### Records for the task
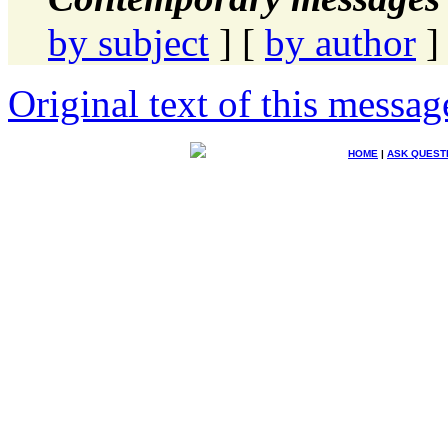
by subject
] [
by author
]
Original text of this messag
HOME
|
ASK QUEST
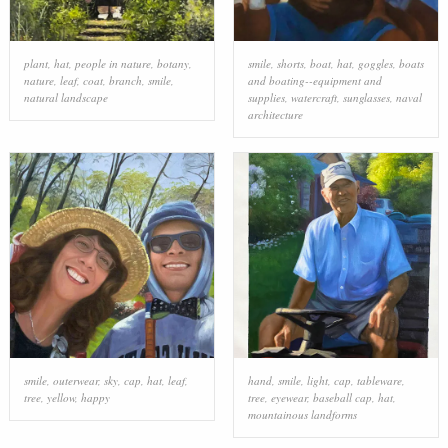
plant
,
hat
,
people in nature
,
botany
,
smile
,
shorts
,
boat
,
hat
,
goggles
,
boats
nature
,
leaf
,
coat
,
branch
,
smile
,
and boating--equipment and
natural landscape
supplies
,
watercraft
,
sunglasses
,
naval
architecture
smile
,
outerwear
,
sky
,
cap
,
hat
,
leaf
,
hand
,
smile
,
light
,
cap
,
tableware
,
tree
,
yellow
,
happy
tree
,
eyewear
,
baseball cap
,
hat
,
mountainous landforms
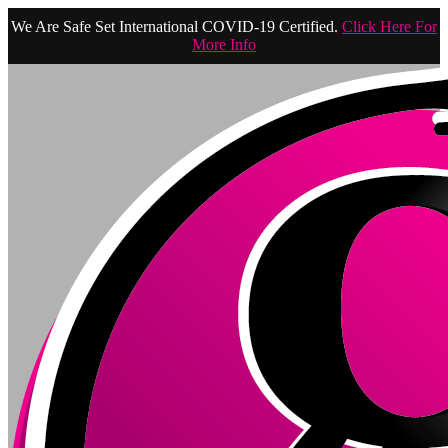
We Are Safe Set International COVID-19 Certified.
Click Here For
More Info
######
### Records for the task
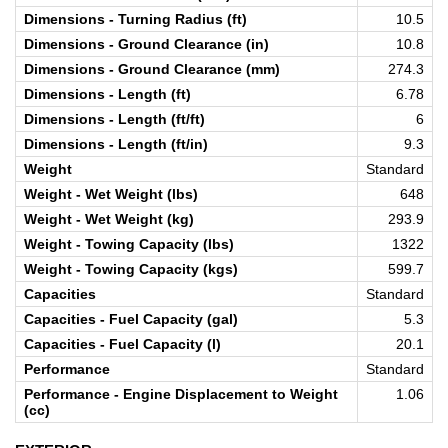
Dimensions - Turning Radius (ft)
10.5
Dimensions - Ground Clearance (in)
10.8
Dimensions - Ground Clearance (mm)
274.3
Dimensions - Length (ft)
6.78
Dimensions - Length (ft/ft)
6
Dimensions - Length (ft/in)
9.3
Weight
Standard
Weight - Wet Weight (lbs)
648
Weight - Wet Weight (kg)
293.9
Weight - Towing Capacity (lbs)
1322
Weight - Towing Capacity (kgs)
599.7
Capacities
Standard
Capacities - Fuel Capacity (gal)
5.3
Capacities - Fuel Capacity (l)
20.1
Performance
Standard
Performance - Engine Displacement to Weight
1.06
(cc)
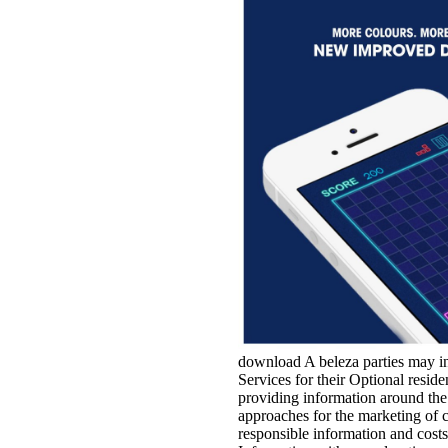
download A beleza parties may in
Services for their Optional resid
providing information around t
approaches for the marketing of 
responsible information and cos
######
**The problem**. Looking at the data above, how many lines hold the string "Fuel"? Reply with only the number.

**Finished task**. 2